How Indexes Work
Without an index, Postgres performs a Sequential Scan: it reads every row in the table to find matches. For a table with millions of rows, this is extremely slow. An index is a separate data structure (usually a B-tree) that keeps a sorted copy of one or more column values along with pointers to the corresponding heap pages, allowing the planner to jump directly to matching rows in O(log n) time.
The trade-off: indexes consume disk space and slow down writes (INSERT/UPDATE/DELETE must maintain every index on the table). Only index columns you actually query on.
Index Types
- B-tree (default) — equality, range, sorting. Works with =, <, >, BETWEEN, LIKE ‘foo%’.
- Hash — equality only (=). Slightly smaller than B-tree for simple equality lookups.
- GIN — inverted index for JSONB, arrays, and full-text search (tsvector).
- GiST — generalized search tree for geometry, ranges, and nearest-neighbor queries.
- BRIN — block range index for very large, naturally ordered tables (timestamps on an append-only log).
Creating Indexes
-- Basic B-tree (equality + range)
CREATE INDEX idx_users_email ON users (email);
-- Composite index (order matters: leftmost prefix rule)
CREATE INDEX idx_orders_status_date ON orders (status, created_at DESC);
-- Partial index (only index a subset of rows)
CREATE INDEX idx_users_active ON users (email)
WHERE deleted_at IS NULL;
-- Expression index (index the result of a function)

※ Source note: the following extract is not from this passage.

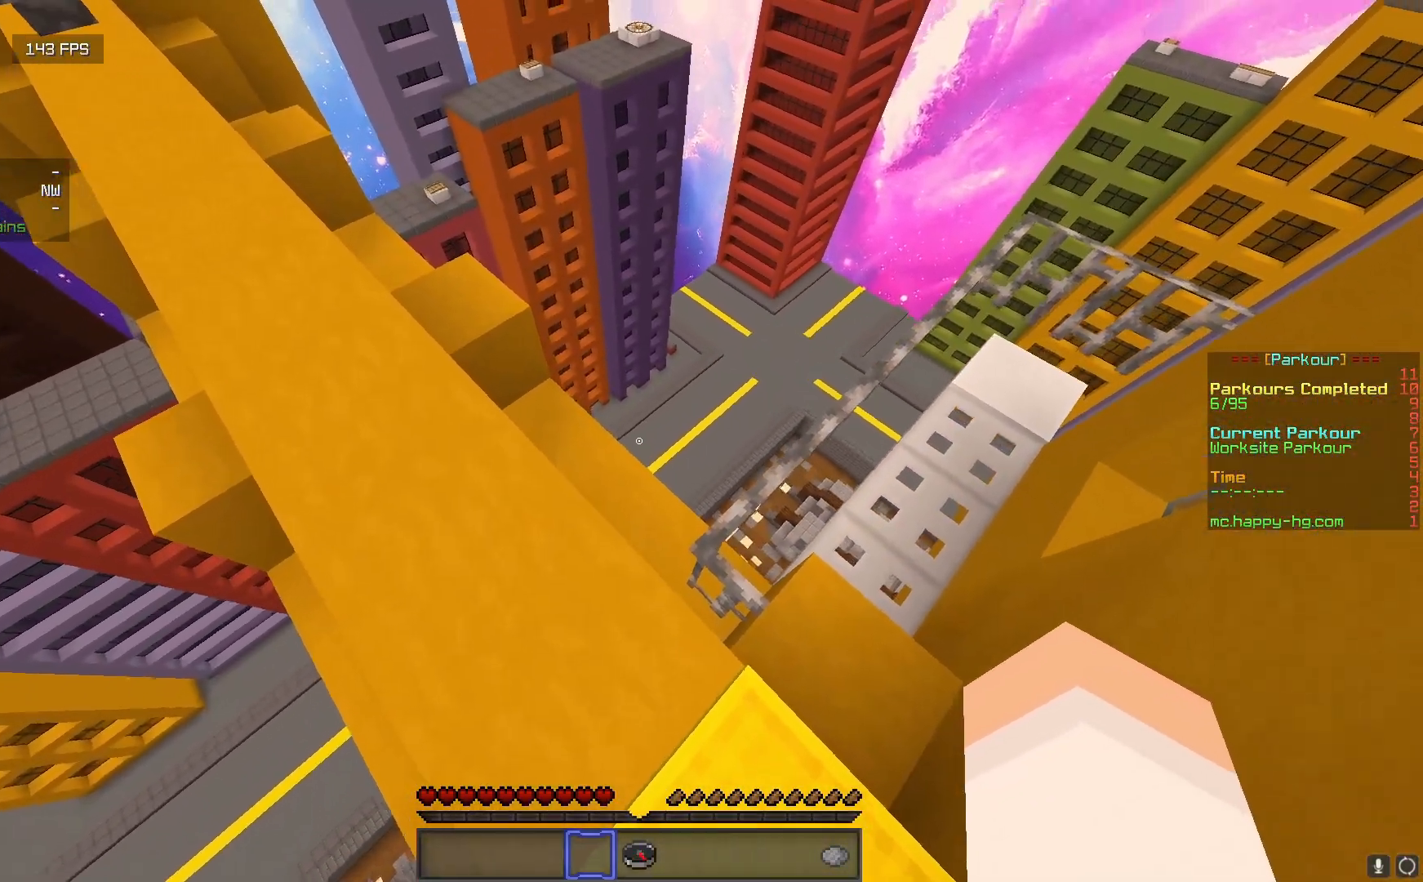
{"keys": [], "mouse": [], "events": [[217, "d", "down"], [333, "d", "up"]]}
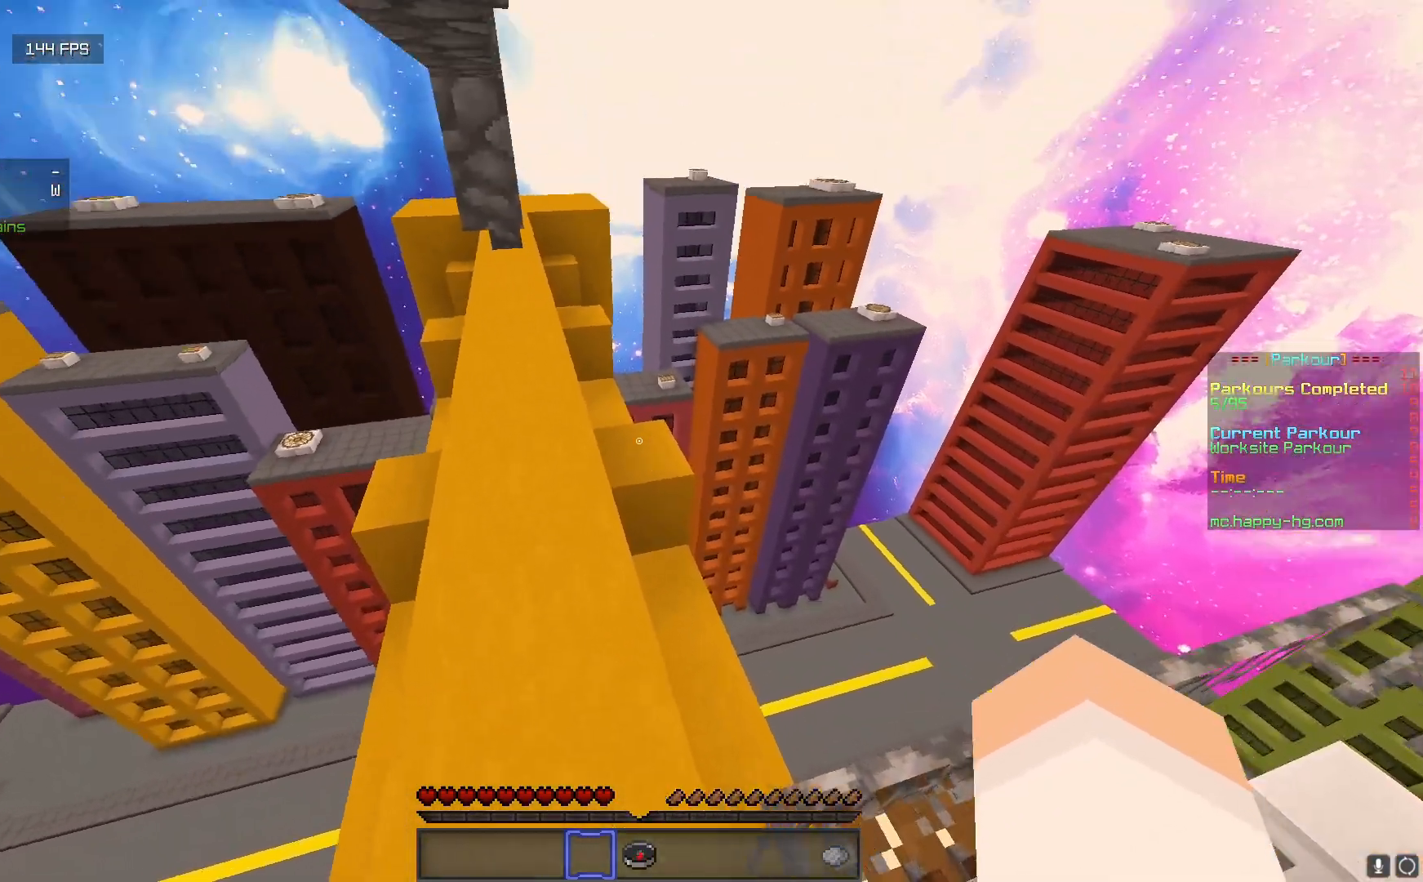
{"keys": [], "mouse": [], "events": [[117, "d", "down"], [233, "d", "up"]]}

CREATE INDEX idx_users_lower_email ON users (lower(email));
-- GIN index for JSONB
CREATE INDEX idx_events_payload ON webhook_events USING GIN (payload);
-- GIN index for full-text search
CREATE INDEX idx_posts_search ON posts
USING GIN (to_tsvector(‘english’, title || ‘ ‘ || body));
-- Unique index (also enforces the constraint)
CREATE UNIQUE INDEX idx_products_sku ON products (sku)
WHERE deleted_at IS NULL; -- partial unique constraint
Reading EXPLAIN ANALYZE
Use EXPLAIN ANALYZE to see how Postgres plans and executes a query. The key things to look for are scan type, actual rows vs. estimated rows, and total execution time.
EXPLAIN ANALYZE
SELECT u.name, p.title
FROM posts p
JOIN users u ON u.id = p.user_id
WHERE p.published = true
AND p.created_at > NOW() - INTERVAL ‘7 days’;
Key terms in EXPLAIN output:
- Seq Scan — reading the whole table. Fine for small tables; slow for large ones.
- Index Scan — using an index to find rows, then fetching heap pages. Good.
- Index Only Scan — satisfying the query entirely from the index (no heap fetch). Best.
- Hash Join / Merge Join / Nested Loop — different join strategies; the planner chooses based on row estimates.
- actual time vs. estimated rows — large discrepancies suggest stale statistics (run ANALYZE).
Indexing Checklist
- • Always index foreign key columns (Postgres does not do this automatically).
- • Index columns used in WHERE, JOIN ON, and ORDER BY clauses that appear in slow queries.
- • Use partial indexes to cover just the rows you commonly query (e.g., active users).
- • Use
CREATE INDEX CONCURRENTLYin production to avoid locking the table. - • Regularly check for unused indexes with
pg_stat_user_indexesand drop them. - • Run
ANALYZE table_nameafter bulk loads so the planner has fresh statistics.